Science Fiction & Fantasy Asked by James Herndon on September 25, 2021
In the chapter where Paul and Stilgar’s troop visits the Windtrap and the pool of water into which Jamis’ water is poured, there is a line that says:
And Paul, walking behind Chani, felt that a vital moment had passed him, that he had missed an essential decision and was now caught up in his own myth.
What decision could Paul have possibly made here, and might it have prevented the Jihad?
Note that just 2 pages previously, Paul had thought to himself that
If he died this instant, the thing would go on through his mother and unborn sister. Nothing less than the deaths of all the troop gathered here and now – himself and his mother included – could stop the thing.
Paul is a tragic character, very much aware of that he is a tragic character.
A tragic character typically makes a bad decision, and continues to do so, until a climactic point where he is so tangled up into his fate that no matter what decision he takes, it always ends badly.

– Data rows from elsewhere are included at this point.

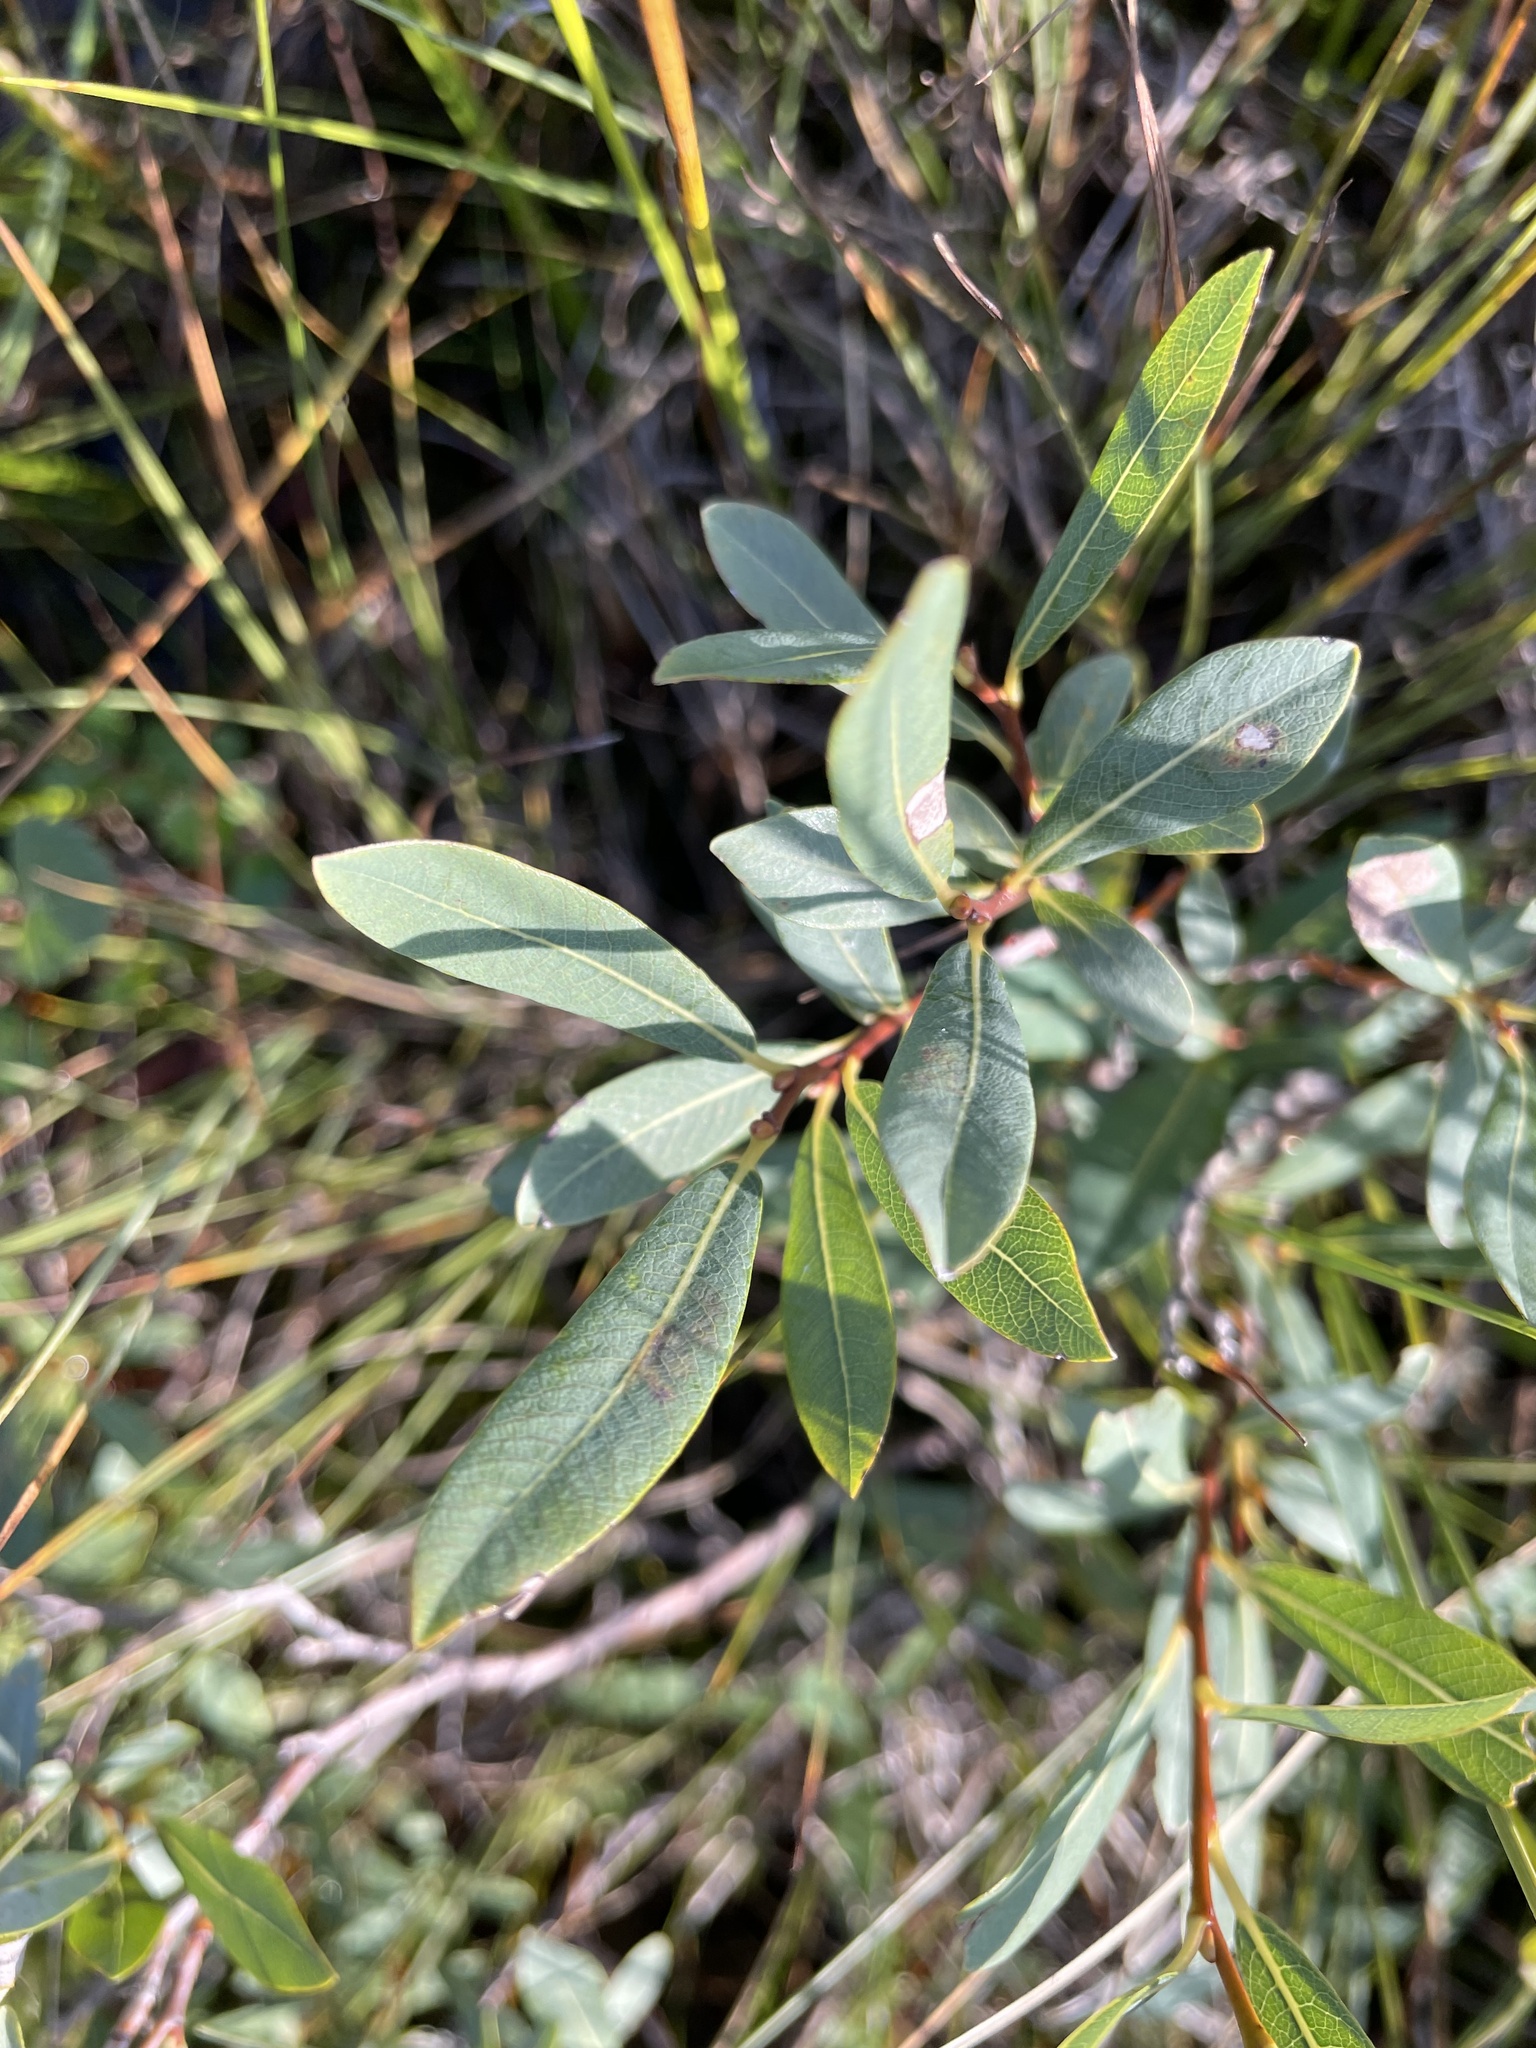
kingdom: Plantae
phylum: Tracheophyta
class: Magnoliopsida
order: Malpighiales
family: Salicaceae
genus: Salix
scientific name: Salix pedicellaris
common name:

But for Paul, the "bad ending" is the Jihad, and the "good ending" is the Harkonnen win, and he dies. He doesn't want the Jihad, but he is also unwilling to go the path that results in his death.
The feeling you cite is the tipping point described in the beginning. Now everything he could possibly do, including his own death, leads to the Jihad. He feels that, and it is a moment of loss, in a sense. The tragic character knows perfectly well that he just crossed the tipping point where the tragic story continues no matter his actions. So he does what basically all tragic characters do: He continues in his "bad" decisions which lead him deeper and deeper into the tragedy he so desperately wants to avoid.
Paul is what you get when you write a tragic character that is also a powerful oracle. The only way for the character to be tragic is when the "good" alternative isn't really good for himself.